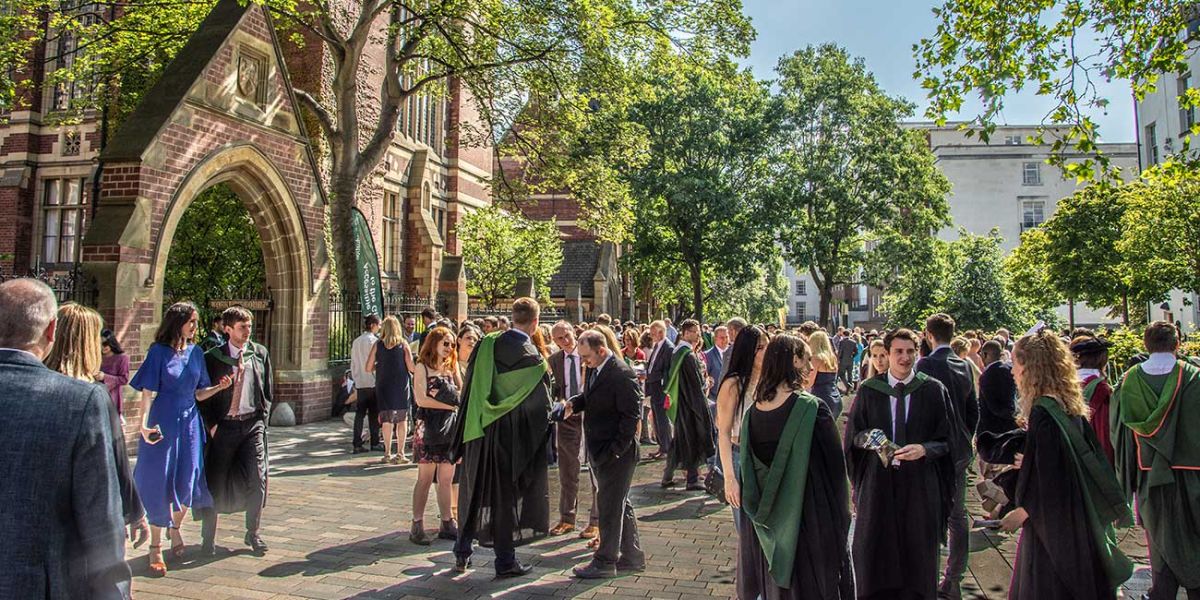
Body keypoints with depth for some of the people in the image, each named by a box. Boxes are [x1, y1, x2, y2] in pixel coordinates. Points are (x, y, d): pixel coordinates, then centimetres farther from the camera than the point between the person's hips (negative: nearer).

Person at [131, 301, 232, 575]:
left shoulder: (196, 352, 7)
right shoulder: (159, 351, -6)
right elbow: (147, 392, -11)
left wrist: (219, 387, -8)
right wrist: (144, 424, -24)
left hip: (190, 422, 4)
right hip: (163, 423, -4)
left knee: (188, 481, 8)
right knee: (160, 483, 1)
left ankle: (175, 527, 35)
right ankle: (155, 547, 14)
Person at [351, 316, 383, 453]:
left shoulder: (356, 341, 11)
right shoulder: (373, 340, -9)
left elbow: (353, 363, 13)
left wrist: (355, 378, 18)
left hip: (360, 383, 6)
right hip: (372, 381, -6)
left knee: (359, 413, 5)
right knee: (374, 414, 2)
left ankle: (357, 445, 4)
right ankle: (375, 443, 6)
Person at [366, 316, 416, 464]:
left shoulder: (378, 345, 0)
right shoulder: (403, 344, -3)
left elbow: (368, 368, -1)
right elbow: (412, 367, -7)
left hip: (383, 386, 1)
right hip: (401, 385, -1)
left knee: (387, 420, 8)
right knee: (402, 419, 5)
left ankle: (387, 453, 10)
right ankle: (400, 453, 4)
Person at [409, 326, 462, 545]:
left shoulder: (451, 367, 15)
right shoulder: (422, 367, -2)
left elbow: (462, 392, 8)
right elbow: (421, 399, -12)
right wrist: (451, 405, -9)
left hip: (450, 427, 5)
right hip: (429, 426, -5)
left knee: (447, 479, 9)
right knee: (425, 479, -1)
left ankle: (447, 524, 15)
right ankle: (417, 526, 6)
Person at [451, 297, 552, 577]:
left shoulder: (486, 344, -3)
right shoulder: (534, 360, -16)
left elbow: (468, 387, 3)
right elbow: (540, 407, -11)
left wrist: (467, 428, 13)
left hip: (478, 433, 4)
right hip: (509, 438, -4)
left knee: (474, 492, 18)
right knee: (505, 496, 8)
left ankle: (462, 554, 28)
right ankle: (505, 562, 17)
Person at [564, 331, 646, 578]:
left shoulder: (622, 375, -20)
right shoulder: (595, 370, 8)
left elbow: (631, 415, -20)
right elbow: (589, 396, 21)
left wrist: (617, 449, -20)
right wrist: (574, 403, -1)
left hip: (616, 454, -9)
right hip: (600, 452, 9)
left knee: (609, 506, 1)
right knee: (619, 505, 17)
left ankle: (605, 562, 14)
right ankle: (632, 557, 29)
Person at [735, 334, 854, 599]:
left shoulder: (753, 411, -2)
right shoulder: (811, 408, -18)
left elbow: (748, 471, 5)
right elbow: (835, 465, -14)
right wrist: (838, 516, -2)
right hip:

_Task to complete_: Pull out every line of the material that contains the word "elbow", and copy each one as it appears.

_Written answer_:
right elbow: (147, 392, -11)
left elbow: (353, 363, 13)
left elbow: (368, 368, -1)
right elbow: (412, 367, -7)
left elbow: (462, 392, 8)
right elbow: (421, 399, -12)
left elbow: (468, 387, 3)
right elbow: (540, 407, -11)
left elbow: (631, 415, -20)
right elbow: (589, 396, 21)
left elbow: (748, 471, 5)
right elbow: (835, 465, -14)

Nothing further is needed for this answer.